La histórica fonola que recuerda de lo que es capaz la industria argentina
Una pieza excepcional, eso es lo que es, y el director del Museo de Radios Antiguas Carlos Gardel, el Ing. Elec. Carlos Benítez, habló de la máquina fonola, la Aconcagua de 16 bandejas que transformaron en una de 10 y que rebautizaron como la fonorockola Benschultt y desde ahora es parte del inventario que se encuentra en el Museo de la ciudad de Bahía Blanca.
“Se trata de una pieza excepcional, ya que en el país actualmente existen dos en funcionamiento: una en la provincia de Córdoba y la otra es la que hemos reparado en Bahía Blanca”, dijo Benítez en conversación con La Nueva. Ese trabajo es una confirmación del esfuerzo vinculado a la preservación del patrimonio cultural y técnico que tiene la ciudad. Además, también es muy importante para la región, porque este hallazgo se destaca por la excepcionalidad, por la rareza y la complejidad mecánica del artefacto.
“La encontramos en un campo de la localidad de Saavedra. La retiramos de un museo de allí, que está a cargo de Mario Aller y quien la tenía por pedido de Paula Dupré. Ella fue quien finalmente nos la cedió”, contó Carlos Benítez en relación al estado original de la máquina.
Esta marca no solo es una reliquia, sino que también tiene un enorme valor histórico especial para la industria de nuestro país. Este tipo de artefactos se producía en Mendoza y, según dijo Benítez: “Fue la única fábrica en la Argentina que las hacía en serie”.
En este marco, el director del Museo indicó cuáles eran las diferencias fundamentales que tiene esta pieza en relación a las importadas que dominaban el mercado entre los años 1950 y 1960. Es que, mientras que las rocolas de los Estados Unidos usaban solo una bandeja giradiscos que se encargaba de buscar el disco seleccionado, la fonola mendocina Aconcagua contaba con un sistema de bandejas múltiples.
“La que tenemos es mucho más antigua. La original tiene 16 bandejas y nosotros pudimos arreglar 10”, explicó Benítez y remarcó que al momento de insertar una ficha lo que se activa es la bandeja teledirigida para el tema que se haya seleccionado.

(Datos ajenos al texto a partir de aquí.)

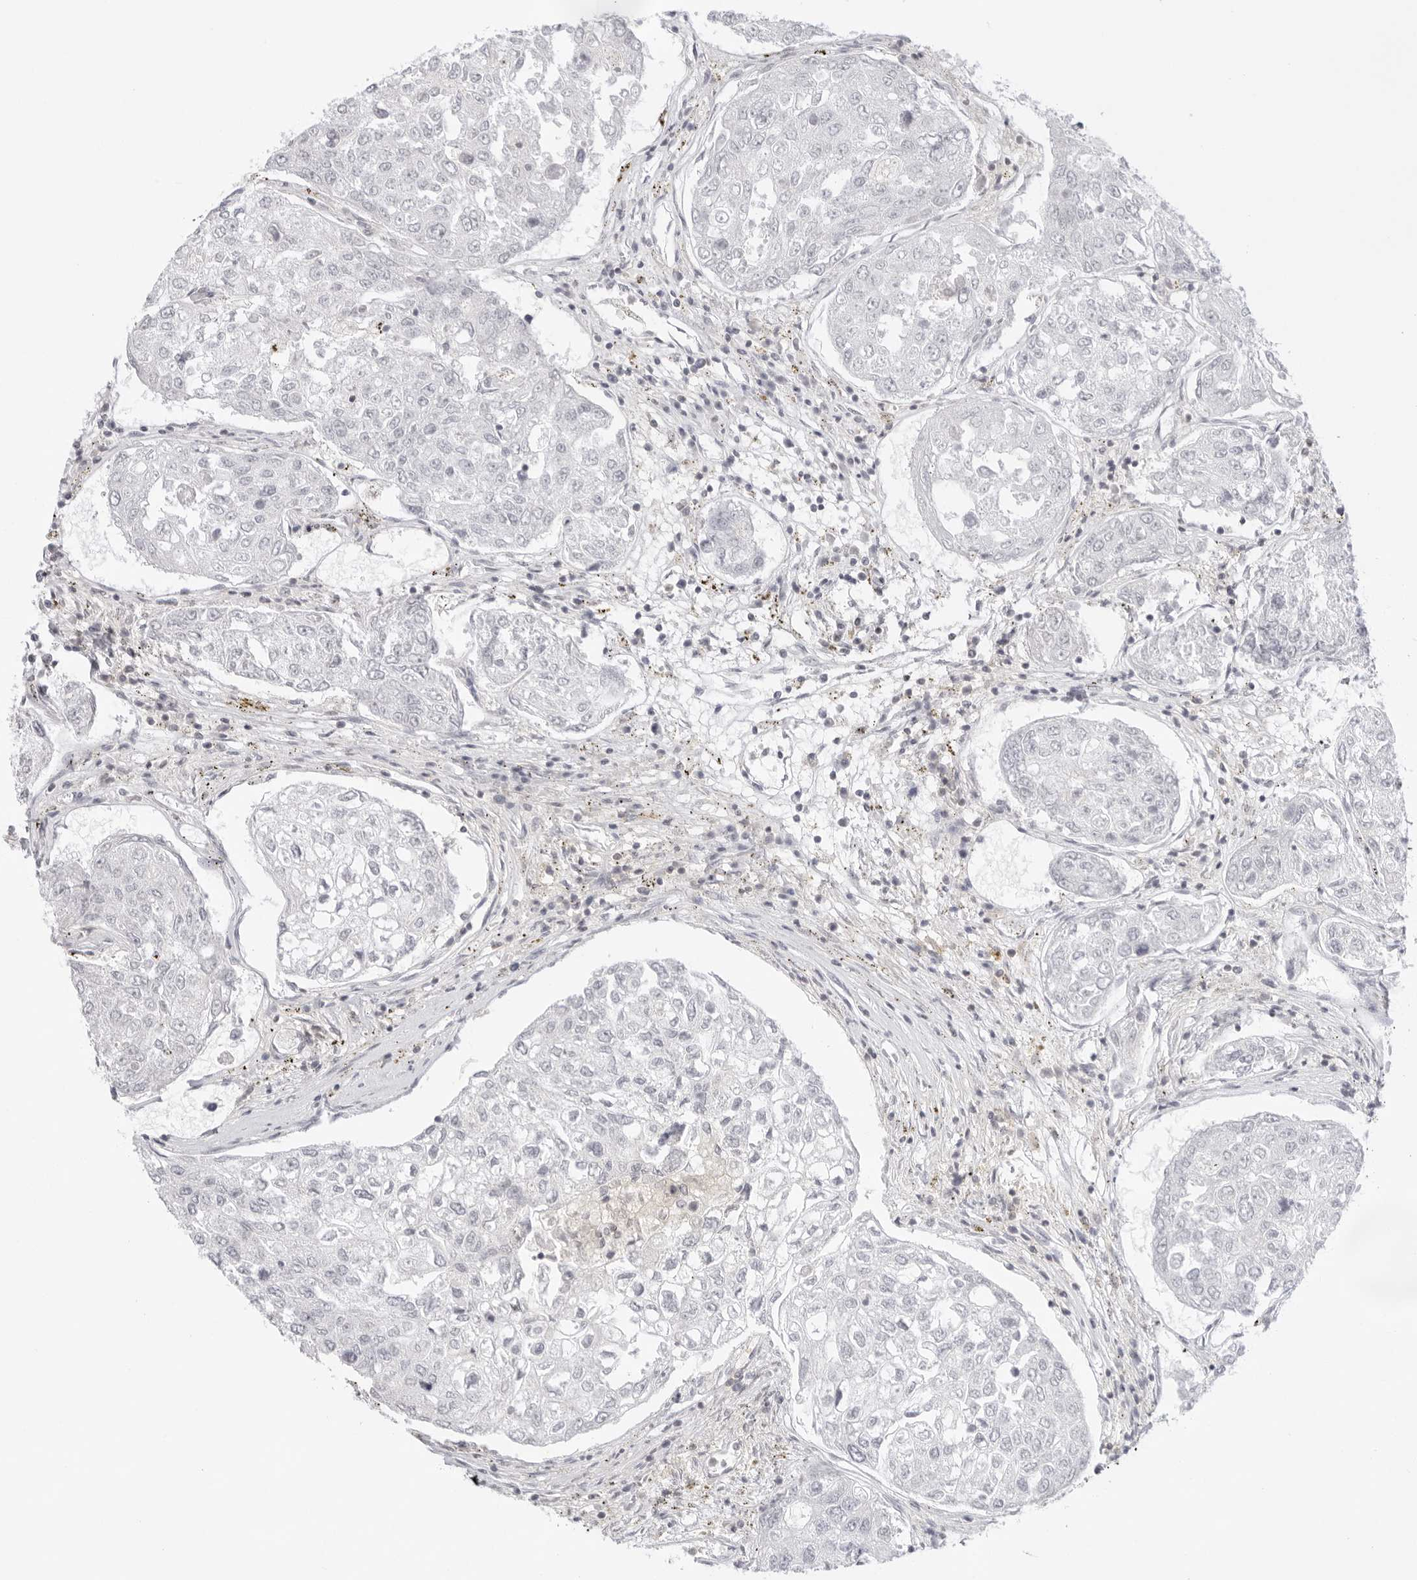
{"staining": {"intensity": "negative", "quantity": "none", "location": "none"}, "tissue": "urothelial cancer", "cell_type": "Tumor cells", "image_type": "cancer", "snomed": [{"axis": "morphology", "description": "Urothelial carcinoma, High grade"}, {"axis": "topography", "description": "Lymph node"}, {"axis": "topography", "description": "Urinary bladder"}], "caption": "Immunohistochemical staining of urothelial carcinoma (high-grade) demonstrates no significant staining in tumor cells.", "gene": "TNFRSF14", "patient": {"sex": "male", "age": 51}}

“El proceso de reparación fue arduo debido a que son elementos muy viejos y con un mecanismo muy distinto a lo que es un Winco, lo que impidió restaurar las seis bandejas restantes, que fueron cubiertas estéticamente con una fotografía”. Como parte de la recuperación y puesta en funcionamiento se contó con el acompañamiento del especialista Carlos Schultteis, que se dedica a hacer tareas de restauración. El técnico indicó que le llevó cerca de dos meses, entre los que están incluidos el traslado y el armado de una tarima, como así también el arduo trabajo de mecánica y carpintería.
“Tuvimos que encolarla toda; estaba desvencijada y rota”, remarcó Benítez. También se indicó que tuvieron que masillar la caja de madera, se sellaron las grietas, la pintaron y se reforzó la base que contiene las ruedas, porque el mueble es demasiado pesado.
Según lo que dijo Benítez en el medio La Nueva, este logro es mucho más importante que una simple reparación de cualquier objeto: “Todo sea por la cultura técnica de Bahía Blanca y por la pasión nuestra de recuperar máquinas destruidas y arreglarlas para que la gente las conozca”.
Esta fonorocola fue presentada en el Museo, Laprida 268, en conjunto con una recopilación de fotos con la secuencia que implicó todo el proceso del arreglo y que terminó con esa demostración práctica.